_CONSIGNE DE TRAVAIL 1:_ Les affirmations (a), (b) et (c) ci-dessous sont-elles conformes au discours sur les cinq crises ? Répondez à chacune par oui ou par non, en citant exactement les mots du discours qui tranchent. (a) Le discours annonce une intervention brève. (b) Le discours s'appuie sur les travaux du GIEC. (c) La crise décrite réunit quatre crises simultanées.
_CONSIGNE DE TRAVAIL 2:_ Énumérez toutes les crises que le discours sur les cinq crises présente comme survenant en même temps.
_CONSIGNE DE TRAVAIL 3:_ Poursuivez le discours sur les cinq crises à la suite de sa dernière phrase.

_TEXTE FOURNI:_
---*---

Texte intégral
Merci beaucoup à toutes et à tous d'être là, je salue les chefs d'État et de gouvernement, Altesse royale, l'ensemble des parlementaires, des ministres et élus qui sont présents dans cette salle. Évidemment aussi les fondations et l'ensemble des investisseurs, des ONG, des académiques, des scientifiques ; à toutes et tous, merci beaucoup.
Je ne vais pas être long, je vais essayer de synthétiser ce que j'ai compris, pour qu'on agisse de manière utile collectivement et vous dire comment je vois la situation. Mon sentiment, c'est qu'on est à peu près au pire moment, parce que j'ai compris que la science avait établi – je me réfère aux travaux de l'IPES, qu'on était à un nexus. Ils ont très bien travaillé ça dans leurs travaux. Ils disent, au fond, on a une crise qui est cinq crises en même temps : biodiversité, eau, alimentation, santé, changement climatique.

---*---

_ENREGISTREMENTS PRÉSENTÉS:_

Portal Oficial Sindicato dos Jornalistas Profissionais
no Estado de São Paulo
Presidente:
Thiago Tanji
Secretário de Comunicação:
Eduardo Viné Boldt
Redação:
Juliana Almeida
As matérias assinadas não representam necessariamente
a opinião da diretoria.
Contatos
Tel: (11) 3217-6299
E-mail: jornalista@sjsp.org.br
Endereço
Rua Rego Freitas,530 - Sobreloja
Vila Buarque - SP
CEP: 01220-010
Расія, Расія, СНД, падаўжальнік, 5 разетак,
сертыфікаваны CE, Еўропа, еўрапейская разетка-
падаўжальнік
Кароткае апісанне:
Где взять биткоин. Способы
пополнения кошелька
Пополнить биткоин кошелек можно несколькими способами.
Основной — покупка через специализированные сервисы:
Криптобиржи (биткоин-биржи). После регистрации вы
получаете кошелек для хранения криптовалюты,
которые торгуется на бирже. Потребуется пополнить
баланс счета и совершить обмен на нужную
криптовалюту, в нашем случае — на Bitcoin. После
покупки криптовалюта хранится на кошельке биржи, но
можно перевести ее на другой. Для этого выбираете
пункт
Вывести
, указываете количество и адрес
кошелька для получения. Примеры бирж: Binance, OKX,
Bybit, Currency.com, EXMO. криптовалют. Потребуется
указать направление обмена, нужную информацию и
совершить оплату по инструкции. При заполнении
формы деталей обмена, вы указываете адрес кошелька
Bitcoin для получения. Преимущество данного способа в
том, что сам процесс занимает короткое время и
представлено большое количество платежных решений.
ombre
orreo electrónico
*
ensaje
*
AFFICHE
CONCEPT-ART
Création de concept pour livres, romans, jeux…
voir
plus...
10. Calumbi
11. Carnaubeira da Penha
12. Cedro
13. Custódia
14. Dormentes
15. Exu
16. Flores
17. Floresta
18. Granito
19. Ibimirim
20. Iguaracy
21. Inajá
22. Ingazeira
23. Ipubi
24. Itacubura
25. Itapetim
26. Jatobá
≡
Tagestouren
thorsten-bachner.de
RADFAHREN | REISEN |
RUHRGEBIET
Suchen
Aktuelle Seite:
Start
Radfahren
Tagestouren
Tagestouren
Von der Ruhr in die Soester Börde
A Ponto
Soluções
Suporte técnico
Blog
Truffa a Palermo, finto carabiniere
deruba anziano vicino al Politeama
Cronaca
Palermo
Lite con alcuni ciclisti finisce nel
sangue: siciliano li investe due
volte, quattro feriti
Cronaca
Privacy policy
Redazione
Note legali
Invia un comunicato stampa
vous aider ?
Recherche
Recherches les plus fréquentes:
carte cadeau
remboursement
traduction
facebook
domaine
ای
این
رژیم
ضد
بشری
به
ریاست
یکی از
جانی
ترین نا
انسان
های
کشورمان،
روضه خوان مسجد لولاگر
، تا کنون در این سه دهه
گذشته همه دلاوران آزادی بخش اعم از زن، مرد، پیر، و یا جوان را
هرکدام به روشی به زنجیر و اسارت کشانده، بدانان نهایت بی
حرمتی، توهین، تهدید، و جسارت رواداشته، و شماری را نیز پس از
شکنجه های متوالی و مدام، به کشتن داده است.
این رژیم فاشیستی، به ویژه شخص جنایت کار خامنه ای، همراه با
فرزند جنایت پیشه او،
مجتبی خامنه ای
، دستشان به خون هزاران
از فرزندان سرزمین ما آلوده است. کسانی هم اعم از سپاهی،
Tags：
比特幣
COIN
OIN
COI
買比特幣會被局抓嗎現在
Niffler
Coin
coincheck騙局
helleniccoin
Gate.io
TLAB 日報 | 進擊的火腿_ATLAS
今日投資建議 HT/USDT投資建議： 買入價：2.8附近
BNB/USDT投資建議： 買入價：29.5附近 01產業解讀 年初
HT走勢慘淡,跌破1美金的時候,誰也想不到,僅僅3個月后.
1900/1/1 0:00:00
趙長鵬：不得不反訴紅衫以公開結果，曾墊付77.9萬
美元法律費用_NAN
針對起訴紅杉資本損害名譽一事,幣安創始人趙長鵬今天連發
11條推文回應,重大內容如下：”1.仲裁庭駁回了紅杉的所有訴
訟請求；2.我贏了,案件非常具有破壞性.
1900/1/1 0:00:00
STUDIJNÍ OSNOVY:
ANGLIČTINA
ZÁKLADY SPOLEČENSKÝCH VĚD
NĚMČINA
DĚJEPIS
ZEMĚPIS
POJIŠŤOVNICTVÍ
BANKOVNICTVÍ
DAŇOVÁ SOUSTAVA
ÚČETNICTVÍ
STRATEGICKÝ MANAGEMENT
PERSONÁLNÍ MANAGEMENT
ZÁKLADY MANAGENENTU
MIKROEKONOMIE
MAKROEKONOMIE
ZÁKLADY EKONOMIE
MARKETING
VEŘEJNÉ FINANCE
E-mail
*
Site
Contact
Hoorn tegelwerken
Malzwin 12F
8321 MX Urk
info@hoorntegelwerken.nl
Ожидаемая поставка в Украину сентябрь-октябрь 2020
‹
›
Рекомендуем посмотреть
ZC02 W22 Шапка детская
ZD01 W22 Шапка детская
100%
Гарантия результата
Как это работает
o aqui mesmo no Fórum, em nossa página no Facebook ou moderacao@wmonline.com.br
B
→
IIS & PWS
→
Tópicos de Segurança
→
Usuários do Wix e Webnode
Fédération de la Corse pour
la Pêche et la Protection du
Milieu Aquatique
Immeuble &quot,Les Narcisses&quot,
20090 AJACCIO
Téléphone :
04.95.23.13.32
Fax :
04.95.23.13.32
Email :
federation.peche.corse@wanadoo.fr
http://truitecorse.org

---*---

_RÉPONSE RÉDIGÉE 1:_
(a) Oui : « Je ne vais pas être long ».
(b) Non : « je me réfère aux travaux de l'IPES ».
(c) Non : « on a une crise qui est cinq crises en même temps ».

_RÉPONSE RÉDIGÉE 2:_ biodiversité, eau, alimentation, santé, changement climatique

_RÉPONSE RÉDIGÉE 3:_
Ces cinq crises se nourrissent, elles créent de la complexité entre elles, et on ne peut pas régler l'une sans les autres. Notre sujet, les océans, est au milieu de ces cinq crises. Et après, l'IPES a fait vraiment un très bon travail avec 70 options de réponses. On est à un moment de grande complexité, de multicrise. Et pas de chance, si on est à peu près lucides, on est à un moment où la science internationale, qui dépend quand même beaucoup des financements américains, retrait de ces financements, où on a beaucoup de gens qui sont en train de remettre en cause le multilatéralisme et ses agences, où on a aujourd'hui une remise en cause aussi de la priorité dans le débat public donné au climat et à tous ces sujets, y compris d'ailleurs en France, il faut être lucide. On dit que ce n'est plus la priorité, passé, il n'y a rien à voir. On s'en occupera, on gérera crise après crise, au fond. Énorme erreur.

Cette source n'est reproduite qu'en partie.